GroupM Forecasts 4% U.S. Ad Growth For 2020

GroupM is forecasting U.S. ad growth next year of 4% to approximately $253 billion. That’s underlying growth that excludes political advertising, which is currently projected to be about $10 billion. Including political would raise next year’s growth rate to 7.1%

That’s on top of underlying growth in the U.S. this year of 6.2% to $244 billion, marking the fourth consecutive year of solid mid-single-digit growth, per the GroupM forecast. It was compiled by Brian Wieser, global president, business intelligence, for a report called "This Year, Next Year."

Wieser’s latest 2019 estimate marks an upgrade from June, when he forecast 5.8% U.S. growth this year -- tempered by what he saw then as fragile “economic foundations supporting the advertising industry.”

Also contributing to the upgrade is a digital ad sector that remains quite robust, with 20% growth for 2019 and 15% growth for 2020.

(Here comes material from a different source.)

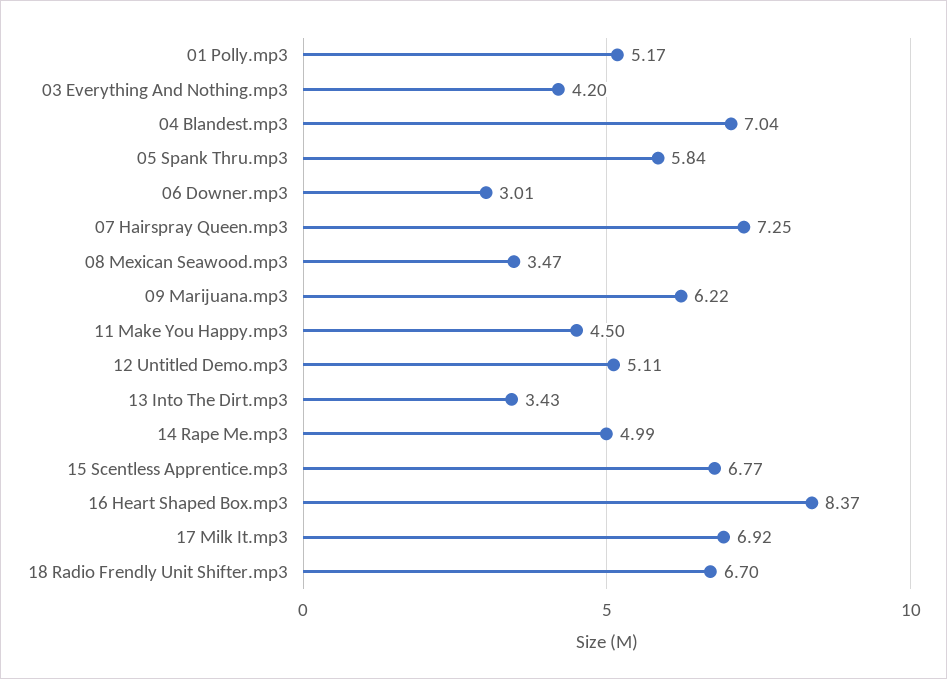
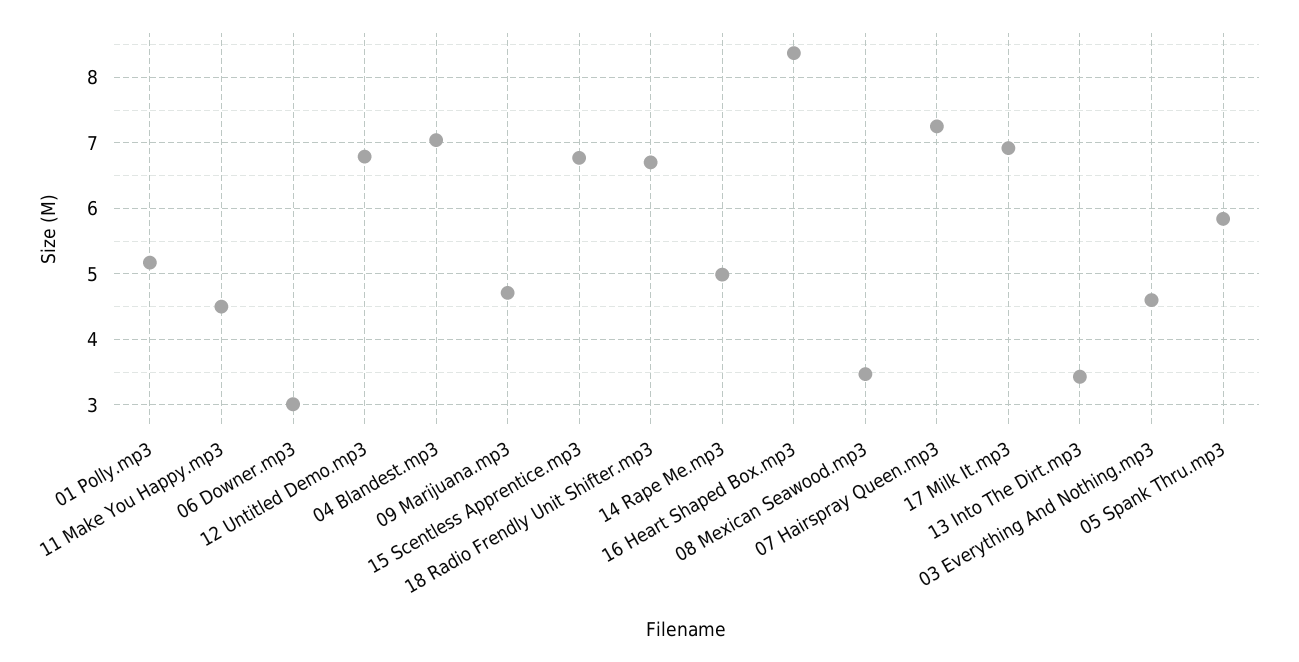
03 Everything And Nothing.mp3: 4.2 -> 4.6
09 Marijuana.mp3: 6.22 -> 4.7
12 Untitled Demo.mp3: 5.11 -> 6.8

Advertising revenue to pure-play internet-based companies is expected to grow double-digits next year to reach $127 billion, representing a 50% share of industry revenue.

Eight digitally focused brand giants alone (Facebook, Amazon, Netflix, Alphabet, eBay, IAC, Uber and likely spent more than $30 billion on advertising globally, Wieser reports, with most of those dollars earmarked for the U.S.

And while spending from those “big eight” will abate over time, more digital firms with the potential for enormous growth are in the pipeline, such as the slew of new and existing streaming video services that Wieser sees pumping “billions of dollars in domestic advertising spending” by the time they’re all operating at scale.

That said, Wieser writes that he expects some softening in 2020 “as the economy reverts toward normalcy after a period of growth likely supported by factors including the 2017 domestic tax cut, an expanding federal deficit and low interest rates.” He adds: “As the effects of these fade, heightened trade barriers should concurrently become a drag on the overall economy.”

For now, Wieser says his best “feel” for growth for the three years after 2020 is 3% annual growth.

Excluding political, underlying television advertising in the U.S. is trending toward a low-single-digit decline this year, according to the report.

National TV advertising will be closer to zero, or even up very slightly, while local is down by low-single-digits.

“We expect this declining trend to persist, even with new forms of premium TV advertising regularly emerging,” Wieser wrote. “Certainly the ad-supported SVOD services will be attractive environments and their enhanced targeting capabilities will also appeal to advertisers. They will partially offset the ongoing erosion of traditional TV’s reach and frequency, but the core set of advertisers that have historically driven TV spending are likely to reduce the budgets they allocate to the medium.”

Radio is expected to be flat going forward, and print will continue to be weak, “although it retains value as a niche medium,” per the report.

Out-of-home advertising will remain the fastest-growing “traditional” medium with 8% growth in 2019 to $8.3 billion. That growth has been supported by innovation, especially in the digital OOH sector, according to the report. But growth in the medium will likely moderate to 4%-5% during the next five years.